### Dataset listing
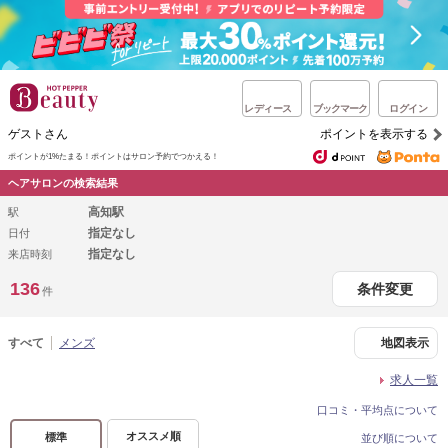
レディース
ブックマーク
ログイン
ゲストさん
ポイントを表示する
ポイントが1%たまる！
ポイントはサロン予約でつかえる！
ヘアサロンの検索結果
高知駅
駅
指定なし
日付
指定なし
来店時刻
136
条件変更
件
すべて
メンズ
地図表示
求人一覧
口コミ・平均点について
オススメ順
標準
並び順について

### TASK REQUIREMENTS
Render each line of the listing as a Markdown table with the columns "Row" and "Line", numbering the rows and omitting blank lines. Leave the pictures out of the table.

### ANSWER AREA
| Row | Line |
|---|---|
| 1 | レディース |
| 2 | ブックマーク |
| 3 | ログイン |
| 4 | ゲストさん |
| 5 | ポイントを表示する |
| 6 | ポイントが1%たまる！ |
| 7 | ポイントはサロン予約でつかえる！ |
| 8 | ヘアサロンの検索結果 |
| 9 | 高知駅 |
| 10 | 駅 |
| 11 | 指定なし |
| 12 | 日付 |
| 13 | 指定なし |
| 14 | 来店時刻 |
| 15 | 136 |
| 16 | 条件変更 |
| 17 | 件 |
| 18 | すべて |
| 19 | メンズ |
| 20 | 地図表示 |
| 21 | 求人一覧 |
| 22 | 口コミ・平均点について |
| 23 | オススメ順 |
| 24 | 標準 |
| 25 | 並び順について |